Just last year, the overall response rate and median overall survival of patients with incurable HPV16+ oropharyngeal cancer, a type of head and neck cancer, was doubled by adding an SLP vaccine to anti–PD-1 checkpoint immunotherapy, as compared with clinical responses reported on anti–PD-1 alone in the same indication. These results were published in collaboration with Dr. Glisson from MD Anderson Cancer Center (Houston, TX).
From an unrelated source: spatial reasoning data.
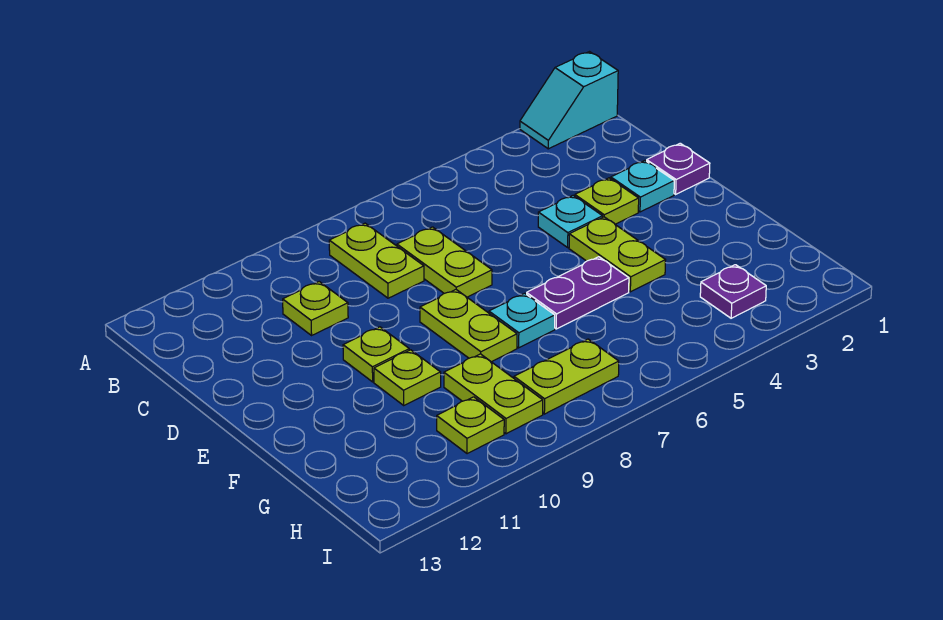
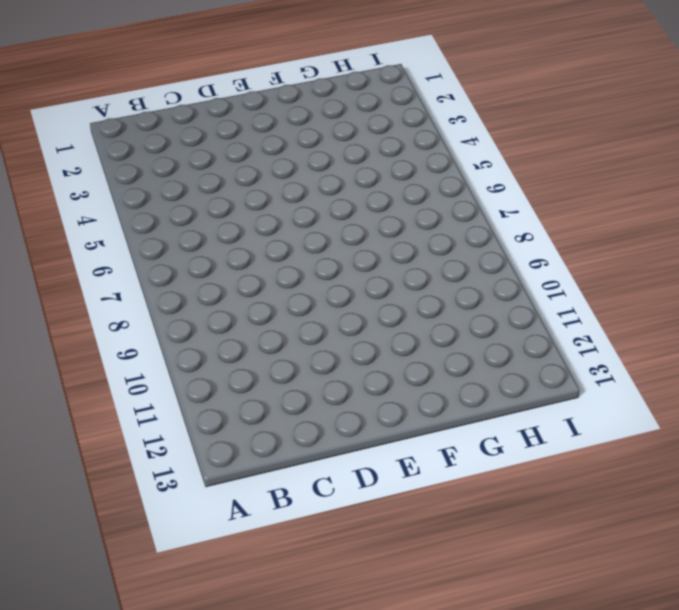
none -> cyan 1x2 slope [520,52,618,149]
none -> lime 1x2 plate [329,223,424,298]
none -> lime 1x2 plate [397,227,492,297]

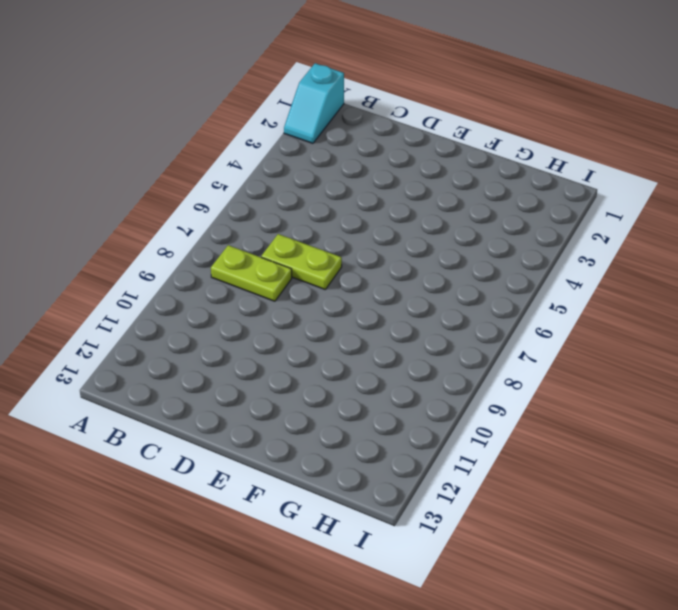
none -> lime 1x1 plate [283,282,348,335]
none -> purple 1x1 plate [647,143,710,194]
none -> cyan 1x1 plate [611,161,674,212]

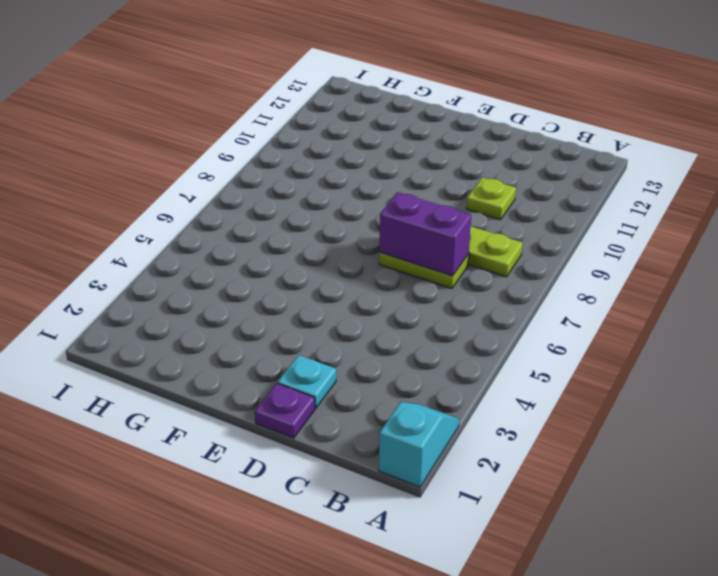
purple 1x2 brick [380,192,471,276] -> none
none -> lime 1x1 plate [575,178,639,224]
none -> cyan 1x1 plate [538,196,603,247]
none -> lime 1x2 plate [569,217,666,292]

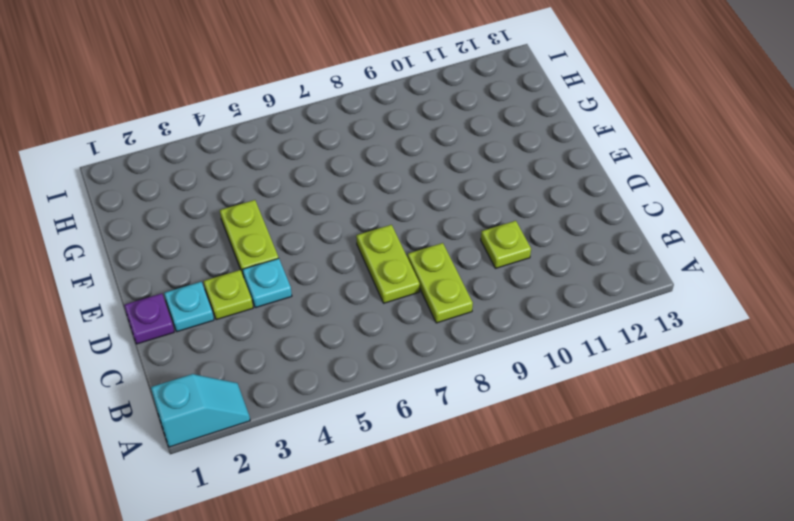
none -> lime 1x2 plate [420,290,517,362]
none -> lime 1x1 plate [343,327,409,382]
none -> purple 1x2 plate [527,257,629,329]

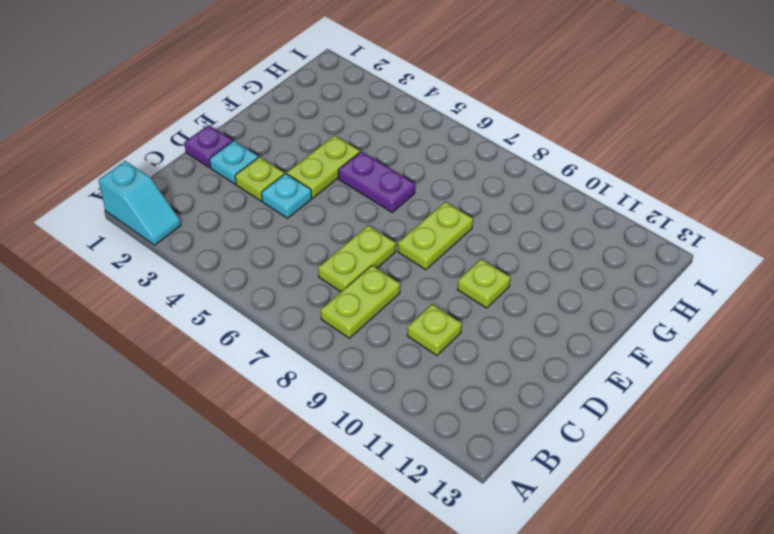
none -> cyan 1x1 plate [489,293,555,348]
none -> lime 1x1 plate [374,350,441,405]
none -> lime 1x2 plate [444,354,543,434]

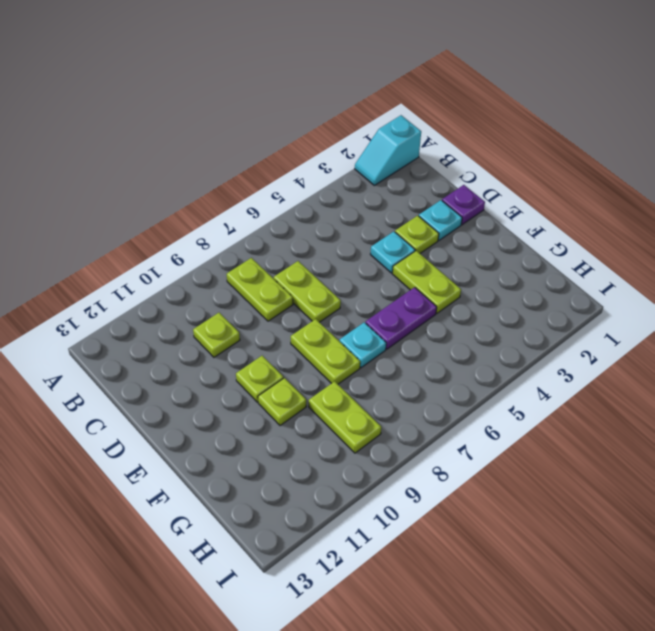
none -> purple 1x1 plate [700,265,766,318]
none -> lime 1x2 plate [514,339,619,414]
none -> lime 1x1 plate [437,397,504,454]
Moving forward, Melief announced his company's plans to conduct a phase III trial that will evaluate the triple combination of an SLP vaccine, anti–PD-1 immunotherapy, and chemotherapy as a first-line treatment for patients with metastatic or advanced HPV16+ cancer.
Prior to receiving the Lloyd J. Old Award, Melief received the 2009 William B. Coley Award for Distinguished Research in Tumor Immunology and the 2018 European Society of Medical Oncology (ESMO) Immuno-Oncology Award. He is also a member of the Royal Netherlands Academy of Arts and Sciences. In addition to receiving multiple grants from CRI, Melief is also a member of the CRI Scientific Advisory Council and CLIP Grant Review Committee.